PITTSBURGH -- It was a helpless night for Gerrit Cole. He couldn't put an end to the Pirates' slide -- although to do that, he would've had to allow negative runs, which haven't yet been invented, since the Reds' Mike Leake put a 3-0 chokehold on them.
And Cole couldn't explain his possible role in the third-inning dust-up that got Reds first baseman Joey Votto so angry he wound up nearly head-butting an umpire.
"I don't really know what happened. I didn't see anything," Cole said of the aftermath of an inning-ending strikeout of Votto.
Walking away from home plate and toward his position, Votto slung his bat away and bounced his helmet off the ground. What at first seemed to be the routine frustration of a proud hitter soon evolved into something else as Votto appeared to call out over his shoulder to Cole, striding toward his dugout.
"I don't remember what he said," Cole said. "I don't know what happened, honestly. I wasn't really looking at him until I heard some ... I don't know."

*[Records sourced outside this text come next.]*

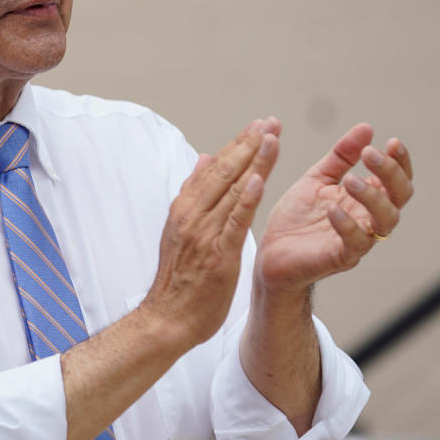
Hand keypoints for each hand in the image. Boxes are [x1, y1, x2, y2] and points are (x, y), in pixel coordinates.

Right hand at [139, 118, 278, 350]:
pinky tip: (258, 180)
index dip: (238, 145)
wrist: (167, 317)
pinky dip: (245, 199)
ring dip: (253, 162)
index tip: (257, 126)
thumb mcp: (179, 230)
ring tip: (271, 138)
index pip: (213, 168)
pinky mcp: (217, 254)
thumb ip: (192, 194)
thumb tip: (204, 159)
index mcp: (184, 208)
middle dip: (249, 144)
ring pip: (231, 191)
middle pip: (224, 172)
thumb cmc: (177, 278)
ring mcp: (203, 234)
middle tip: (270, 122)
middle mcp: (192, 215)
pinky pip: (234, 222)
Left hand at [256, 122, 412, 292]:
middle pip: (399, 197)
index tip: (391, 141)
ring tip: (351, 180)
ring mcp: (358, 239)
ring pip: (386, 220)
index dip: (399, 162)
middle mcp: (369, 219)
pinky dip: (347, 225)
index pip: (396, 180)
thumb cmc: (297, 217)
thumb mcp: (317, 178)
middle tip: (371, 154)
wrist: (271, 251)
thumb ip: (341, 156)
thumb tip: (366, 128)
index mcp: (366, 199)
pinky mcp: (341, 257)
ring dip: (372, 197)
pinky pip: (355, 243)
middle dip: (390, 173)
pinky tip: (333, 209)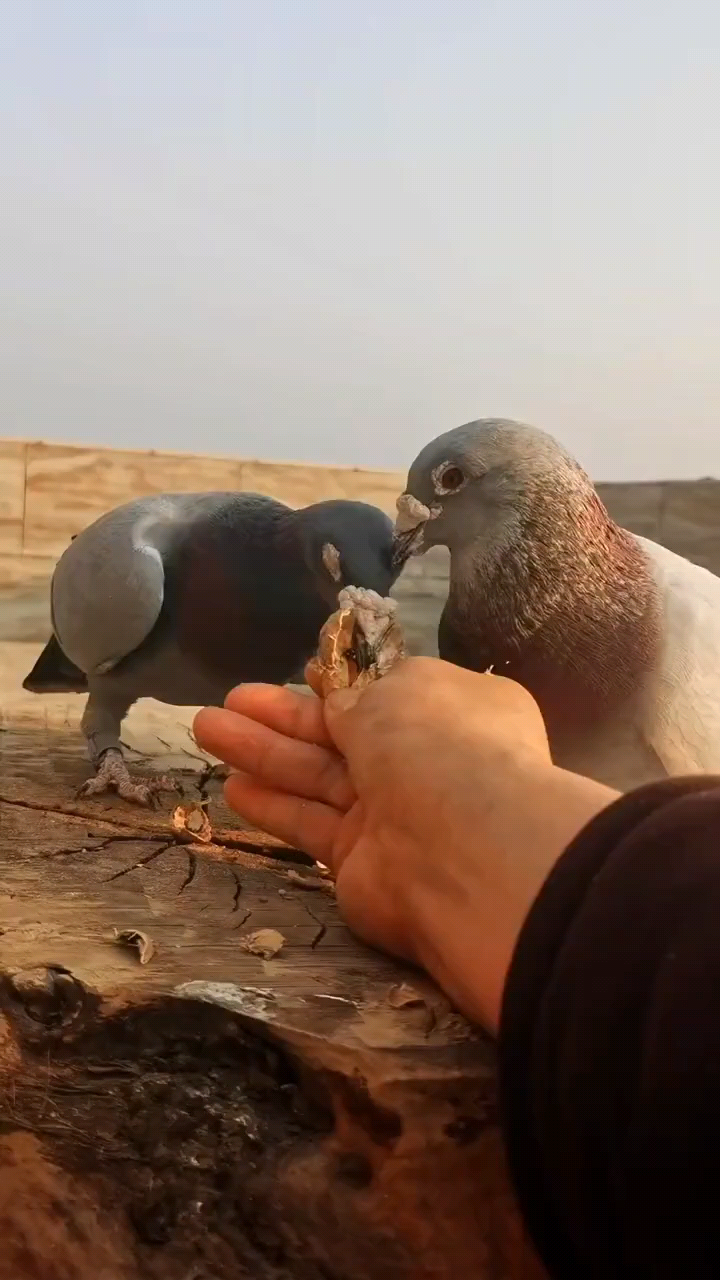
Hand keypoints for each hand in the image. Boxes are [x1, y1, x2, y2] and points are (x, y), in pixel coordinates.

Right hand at [194, 658, 615, 1031]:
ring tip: (205, 728)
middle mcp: (426, 761)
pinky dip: (273, 805)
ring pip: (317, 775)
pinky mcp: (360, 862)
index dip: (344, 684)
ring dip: (261, 751)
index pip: (390, 692)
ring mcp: (394, 814)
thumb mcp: (396, 694)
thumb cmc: (438, 748)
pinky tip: (231, 787)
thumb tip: (339, 704)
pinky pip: (310, 824)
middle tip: (228, 699)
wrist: (464, 855)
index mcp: (453, 711)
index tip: (304, 673)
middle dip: (283, 715)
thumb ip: (355, 699)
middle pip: (343, 734)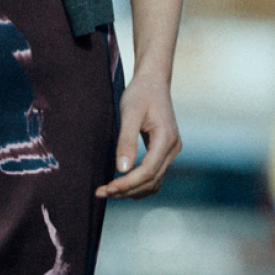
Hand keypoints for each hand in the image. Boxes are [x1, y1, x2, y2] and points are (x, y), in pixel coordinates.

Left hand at [95, 71, 180, 198]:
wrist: (153, 81)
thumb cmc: (140, 94)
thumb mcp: (129, 113)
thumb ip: (126, 141)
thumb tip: (122, 169)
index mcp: (167, 138)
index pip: (149, 171)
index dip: (128, 183)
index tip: (108, 188)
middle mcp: (173, 148)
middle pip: (151, 180)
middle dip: (127, 190)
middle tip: (101, 193)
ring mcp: (171, 151)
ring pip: (154, 182)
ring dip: (132, 190)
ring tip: (108, 191)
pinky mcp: (165, 152)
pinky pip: (154, 176)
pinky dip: (139, 184)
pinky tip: (122, 185)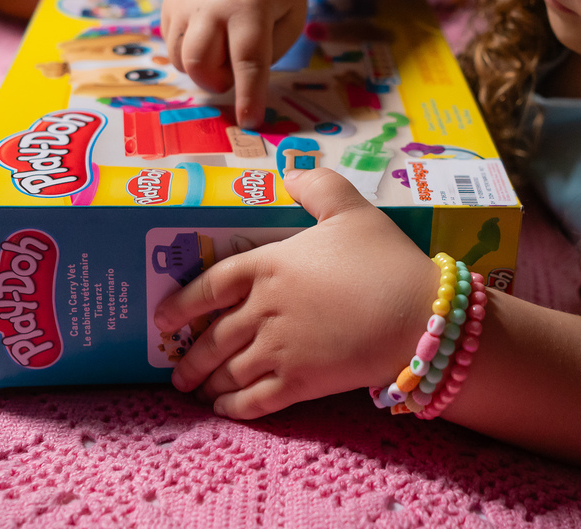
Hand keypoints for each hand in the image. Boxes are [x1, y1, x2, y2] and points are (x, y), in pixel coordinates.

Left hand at [153, 168, 437, 418]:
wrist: (417, 316)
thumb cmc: (384, 260)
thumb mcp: (352, 209)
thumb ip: (318, 186)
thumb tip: (289, 172)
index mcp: (269, 266)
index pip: (210, 285)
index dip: (181, 304)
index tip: (162, 319)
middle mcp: (264, 310)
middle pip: (214, 338)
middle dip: (191, 357)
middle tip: (176, 369)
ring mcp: (279, 350)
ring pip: (229, 372)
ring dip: (207, 383)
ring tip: (194, 391)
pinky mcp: (300, 384)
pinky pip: (255, 401)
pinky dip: (234, 407)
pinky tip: (224, 409)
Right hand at [161, 0, 309, 127]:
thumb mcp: (289, 25)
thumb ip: (262, 57)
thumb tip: (232, 87)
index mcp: (250, 5)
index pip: (247, 59)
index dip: (249, 95)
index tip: (249, 121)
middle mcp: (211, 0)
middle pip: (199, 61)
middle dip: (215, 81)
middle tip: (231, 76)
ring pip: (179, 57)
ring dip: (201, 68)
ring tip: (222, 49)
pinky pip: (170, 43)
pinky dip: (188, 51)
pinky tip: (209, 34)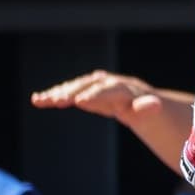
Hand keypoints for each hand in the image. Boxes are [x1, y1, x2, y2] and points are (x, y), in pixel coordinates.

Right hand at [32, 69, 165, 125]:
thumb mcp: (150, 111)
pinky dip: (53, 94)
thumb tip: (156, 105)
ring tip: (40, 100)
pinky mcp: (83, 90)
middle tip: (56, 101)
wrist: (136, 99)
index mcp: (123, 88)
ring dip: (57, 93)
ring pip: (74, 87)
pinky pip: (67, 92)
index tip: (80, 101)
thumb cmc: (143, 108)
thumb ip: (148, 108)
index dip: (94, 94)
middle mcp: (106, 83)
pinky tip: (37, 100)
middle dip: (72, 92)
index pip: (108, 90)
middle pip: (87, 86)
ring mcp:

Votto didn't realize he'd gotten ejected until told by Cincinnati first-base coach Billy Hatcher. That's when he charged plate umpire Chris Conroy, who at the moment already had Reds manager Bryan Price in his face.
When that storm quieted, the noise around Cole only picked up. A scoreless game was broken up by two Reds runs in the fourth, Marlon Byrd added a solo homer in the fifth, Cole was gone by the sixth.
So was his eight-game winning streak, dating back to last season, half of which had earned him National League Pitcher of the Month for April honors.
"It was a good run," nodded Cole, who obviously wanted to keep it going, mostly because it would've meant an end to the Bucs' slide.
"It's unfortunate I wasn't able to do that tonight, They were on their game, hit good pitches and crushed mistakes. And Mike Leake does what he does," Cole said, shaking his head in peer admiration. "Twenty-some ground balls, man. And he can hit, he can run.
"So it's unfortunate how it played out. Good thing is, we got another one tomorrow."
"He pitched a good ballgame," manager Clint Hurdle said of Cole, who had won nine of his previous 10 decisions in PNC Park, a stretch that goes back to August 2013. "He got into a couple of tough spots. But there's no shame in what he did tonight. He battled and went after it, like he always does."
The Bucs are 12-15. Afer 27 games in 2014, they were 10-17, and still hadn't hit bottom (12-20). Last season didn't end in doom.
"It's not ideal," Cole said of the Bucs' predicament, "but it isn't something we can't get out of."